"We are each our own devil, and we make this world our hell" Oscar Wilde
Oscar Wilde was a criminal - he was convicted of a serious crime and went to jail for a long time. His crime was one considered malum in se (wrong in itself) by most of his contemporaries. His position in society was ruined by his crime. Yet I read Oscar Wilde without qualm.
http://natpo.st/qQkiv7
Jonathan Kay, National Post
This morning, as I was enjoying the sun on the deck of my health club, another member approached me and asked if he could ask me a professional question on personal time. "There's something I find very troubling — and I really want to talk to you about it," he told me.

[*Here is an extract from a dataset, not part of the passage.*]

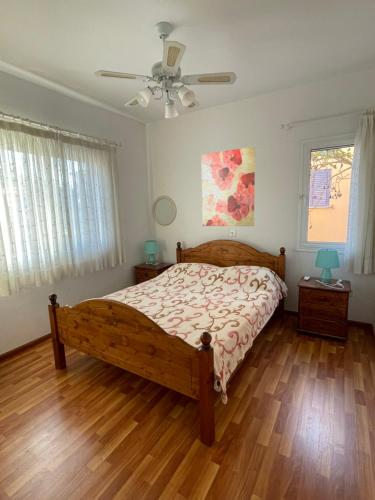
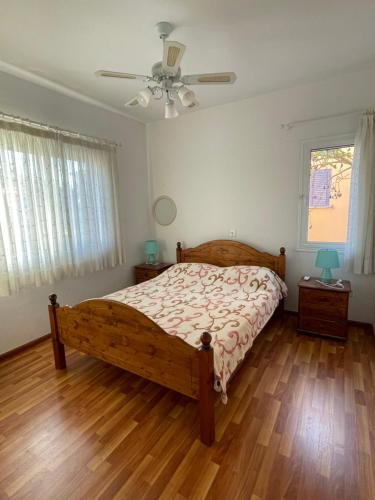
- wall art [200,146,256,227]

"Why do you publish Conrad Black?" he asked, taking the air of someone seeking to right a great moral wrong. "He's a criminal. By running his columns, aren't you effectively condoning criminal behavior?" Thereupon, we spoke for half an hour, and I enumerated all the reasons that I disagreed with his premise.

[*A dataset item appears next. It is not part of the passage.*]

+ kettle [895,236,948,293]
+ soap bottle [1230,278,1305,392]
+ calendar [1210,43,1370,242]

I have heard different versions of this complaint many times. Sometimes, the National Post has even published letters to the editor asking this man's same question. But as comment editor, I have never set out my answer. For those who care, here it is. ...
5 comments:
Wilde going to jail for homosexuality does not seem comparable.
I guess my point is that what is criminal, when it is malum prohibitum, varies over time. What Conrad Black did, and what we see as wrong today, was normal and legitimate in the 1890s -- what Wilde did then we now see as perfectly within his rights and proper but then it was a serious crime.

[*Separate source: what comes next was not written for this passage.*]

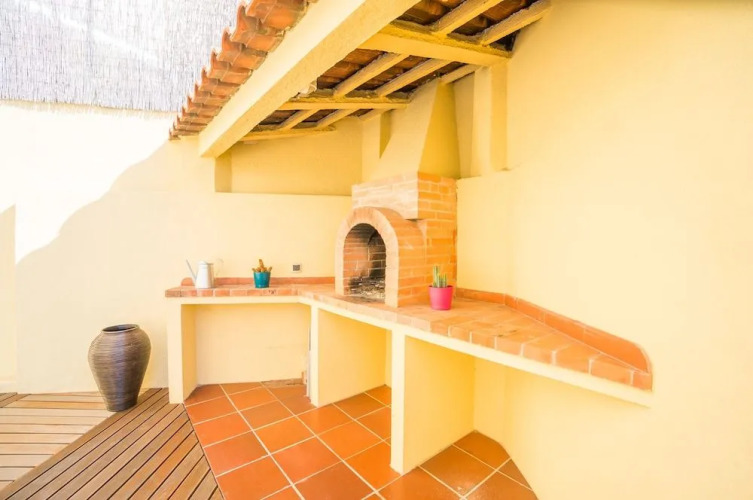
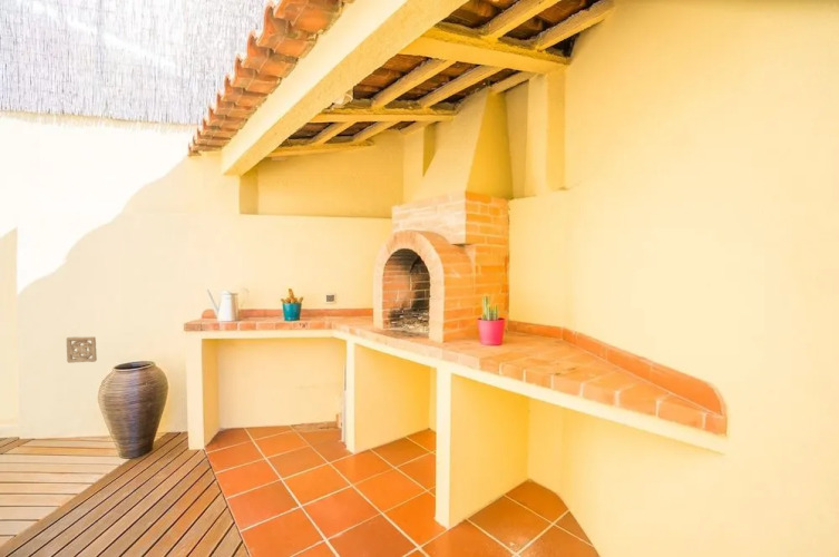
+ wall ornament [66,335,98,364]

Comparing Wilde to Black is apples to oranges. Wilde harmed himself - and maybe Bosie. Black devastated thousands through a career of deprecations from Dominion Stores employees and those dependent on Dominion's pension fund to Hollinger shareholders and employees - to mention just two. Kay is hiding behind a false equivalence and I'm surprised you didn't notice.
I still go back to my earlier point -- what is crime depends on when you ask.
As for Dominion, people in the pension field in Canada date matters as:
BC - Before Conrad; and
AD - After Dominion
Black is a criminal, a genuine criminal - and pointing out that it was normal in 1890 is irrelevant; 1890 is closer to the age of legalized slavery than it is to contemporary law. And we wouldn't let Black off a charge of holding slaves, or think him somehow less culpable, simply because slavery was legal not so long ago.
Black is a criminal, he does not deserve the time of day, not until he apologizes and repays the millions of people he lied to and bilked.